Task objective:
Restate every entry word for word.

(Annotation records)
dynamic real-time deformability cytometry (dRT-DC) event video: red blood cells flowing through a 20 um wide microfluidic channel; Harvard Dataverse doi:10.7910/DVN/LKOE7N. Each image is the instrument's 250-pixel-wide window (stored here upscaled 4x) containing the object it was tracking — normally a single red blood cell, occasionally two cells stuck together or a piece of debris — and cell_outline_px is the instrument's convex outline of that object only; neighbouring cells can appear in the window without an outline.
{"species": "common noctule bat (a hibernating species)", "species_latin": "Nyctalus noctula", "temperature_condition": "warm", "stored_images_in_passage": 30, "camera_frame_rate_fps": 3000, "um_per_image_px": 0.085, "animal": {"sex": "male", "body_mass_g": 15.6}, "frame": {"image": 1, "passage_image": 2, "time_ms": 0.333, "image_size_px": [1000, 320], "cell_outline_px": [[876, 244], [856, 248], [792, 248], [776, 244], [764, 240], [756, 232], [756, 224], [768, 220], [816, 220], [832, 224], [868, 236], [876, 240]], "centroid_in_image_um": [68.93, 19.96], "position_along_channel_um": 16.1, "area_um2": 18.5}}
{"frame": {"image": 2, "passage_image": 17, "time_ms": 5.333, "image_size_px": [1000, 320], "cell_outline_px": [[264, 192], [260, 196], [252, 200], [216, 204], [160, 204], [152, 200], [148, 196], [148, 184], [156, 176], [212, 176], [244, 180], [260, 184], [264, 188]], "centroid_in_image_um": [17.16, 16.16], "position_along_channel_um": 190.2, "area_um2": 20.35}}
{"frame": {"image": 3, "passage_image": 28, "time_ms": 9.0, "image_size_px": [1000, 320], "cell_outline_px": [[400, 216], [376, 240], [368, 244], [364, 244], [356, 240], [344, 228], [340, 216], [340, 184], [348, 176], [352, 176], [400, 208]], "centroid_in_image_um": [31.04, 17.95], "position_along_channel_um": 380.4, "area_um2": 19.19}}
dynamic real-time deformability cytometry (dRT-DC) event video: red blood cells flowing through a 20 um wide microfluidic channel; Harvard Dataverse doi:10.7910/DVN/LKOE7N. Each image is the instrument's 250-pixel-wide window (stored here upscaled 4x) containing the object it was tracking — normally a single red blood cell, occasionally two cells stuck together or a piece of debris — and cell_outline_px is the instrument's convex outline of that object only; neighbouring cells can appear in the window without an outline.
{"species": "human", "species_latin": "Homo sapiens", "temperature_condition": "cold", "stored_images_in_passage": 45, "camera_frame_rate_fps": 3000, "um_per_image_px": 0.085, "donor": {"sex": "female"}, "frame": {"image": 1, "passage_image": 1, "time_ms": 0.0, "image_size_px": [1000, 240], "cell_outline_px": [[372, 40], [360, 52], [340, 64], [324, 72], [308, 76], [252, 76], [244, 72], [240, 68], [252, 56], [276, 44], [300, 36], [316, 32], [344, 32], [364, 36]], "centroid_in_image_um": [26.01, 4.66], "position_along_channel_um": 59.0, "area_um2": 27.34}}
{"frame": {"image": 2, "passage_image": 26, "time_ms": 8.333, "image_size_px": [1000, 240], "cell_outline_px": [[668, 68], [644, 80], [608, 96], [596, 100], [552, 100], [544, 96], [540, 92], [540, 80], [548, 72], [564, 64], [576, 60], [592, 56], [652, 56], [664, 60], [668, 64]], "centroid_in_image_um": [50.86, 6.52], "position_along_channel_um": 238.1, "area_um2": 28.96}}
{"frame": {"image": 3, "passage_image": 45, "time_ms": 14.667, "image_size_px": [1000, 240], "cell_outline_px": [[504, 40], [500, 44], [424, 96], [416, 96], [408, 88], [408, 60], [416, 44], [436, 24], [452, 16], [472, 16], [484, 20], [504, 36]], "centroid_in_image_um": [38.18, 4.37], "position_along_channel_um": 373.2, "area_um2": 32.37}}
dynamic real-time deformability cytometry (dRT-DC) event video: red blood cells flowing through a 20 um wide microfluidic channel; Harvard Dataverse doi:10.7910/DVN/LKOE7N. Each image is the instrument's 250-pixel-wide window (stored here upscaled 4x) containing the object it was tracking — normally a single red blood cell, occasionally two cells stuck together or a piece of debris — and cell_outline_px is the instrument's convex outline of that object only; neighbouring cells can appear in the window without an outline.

The output:
dynamic real-time deformability cytometry (dRT-DC) event video: red blood cells flowing through a 20 um wide microfluidic channel; Harvard Dataverse doi:10.7910/DVN/LKOE7N. Each image is the instrument's 250-pixel-wide window (stored here upscaled 4x) containing the object it was tracking — normally a single red blood cell, occasionally two cells stuck together or a piece of debris — and cell_outline_px is the instrument's convex outline of that object only; neighbouring cells can appear in the window without an outline.
{"species": "common noctule bat (a hibernating species)", "species_latin": "Nyctalus noctula", "temperature_condition": "warm", "stored_images_in_passage": 30, "camera_frame_rate_fps": 3000, "um_per_image_px": 0.085, "animal": {"sex": "male", "body_mass_g": 15.6}, "frame": {"image": 1, "passage_image": 2, "time_ms": 0.333, "image_size_px": [1000, 320], "cell_outline_px": [[876, 244], [856, 248], [792, 248], [776, 244], [764, 240], [756, 232], [756, 224], [768, 220], [816, 220], [832, 224], [868, 236], [876, 240]], "centroid_in_image_um": [68.93, 19.96], "position_along_channel_um": 16.1, "area_um2": 18.5}}
{"frame": {"image": 2, "passage_image": 17, "time_ms": 5.333, "image_size_px": [1000, 320], "cell_outline_px": [[264, 192], [260, 196], [252, 200], [216, 204], [160, 204], [152, 200], [148, 196], [148, 184], [156, 176], [212, 176], [244, 180], [260, 184], [264, 188]], "centroid_in_image_um": [17.16, 16.16], "position_along_channel_um": 190.2, "area_um2": 20.35}}
{"frame": {"image": 3, "passage_image": 28, "time_ms": 9.0, "image_size_px": [1000, 320], "cell_outline_px": [[400, 216], [376, 240], [368, 244], [364, 244], [356, 240], [344, 228], [340, 216], [340, 184], [348, 176], [352, 176], [400, 208]], "centroid_in_image_um": [31.04, 17.95], "position_along_channel_um": 380.4, "area_um2": 19.19}}
dynamic real-time deformability cytometry (dRT-DC) event video: red blood cells flowing through a 20 um wide microfluidic channel; Harvard Dataverse doi:10.7910/DVN/LKOE7N. Each image is the instrument's 250-pixel-wide window (stored here upscaled 4x) containing the object it was tracking — normally a single red blood cell, occasionally two cells stuck together or a piece of debris — and cell_outline_px is the instrument's convex outline of that object only; neighbouring cells can appear in the window without an outline.
{"species": "human", "species_latin": "Homo sapiens", "temperature_condition": "cold", "stored_images_in_passage": 45, "camera_frame_rate_fps": 3000, "um_per_image_px": 0.085, "donor": {"sex": "female"}, "frame": {"image": 1, "passage_image": 1, "time_ms": 0.0, "image_size_px": [1000, 240], "cell_outline_px": [[372, 40], [360, 52], [340, 64], [324, 72], [308, 76], [252, 76], [244, 72], [240, 68], [252, 56], [276, 44], [300, 36], [316, 32], [344, 32], [364, 36]], "centroid_in_image_um": [26.01, 4.66], "position_along_channel_um": 59.0, "area_um2": 27.34}}
{"frame": {"image": 2, "passage_image": 26, "time_ms": 8.333, "image_size_px": [1000, 240], "cell_outline_px": [[668, 68], [644, 80], [608, 96], [596, 100], [552, 100], [544, 96], [540, 92], [540, 80], [548, 72], [564, 64], [576, 60], [592, 56], [652, 56], [664, 60], [668, 64]], "centroid_in_image_um": [50.86, 6.52], "position_along_channel_um": 238.1, "area_um2": 28.96}}
{"frame": {"image": 3, "passage_image": 45, "time_ms": 14.667, "image_size_px": [1000, 240], "cell_outline_px": [[504, 40], [500, 44], [424, 96], [416, 96], [408, 88], [408, 60], [416, 44], [436, 24], [452, 16], [472, 16], [484, 20], [504, 36]], "centroid_in_image_um": [38.18, 4.37], "position_along_channel_um": 373.2, "area_um2": 32.37}}
dynamic real-time deformability cytometry (dRT-DC) event video: red blood cells flowing through a 20 um wide microfluidic channel; Harvard Dataverse doi:10.7910/DVN/LKOE7N. Each image is the instrument's 250-pixel-wide window (stored here upscaled 4x) containing the object it was tracking — normally a single red blood cell, occasionally two cells stuck together or a piece of debris — and cell_outline_px is the instrument's convex outline of that object only; neighbouring cells can appear in the window without an outline.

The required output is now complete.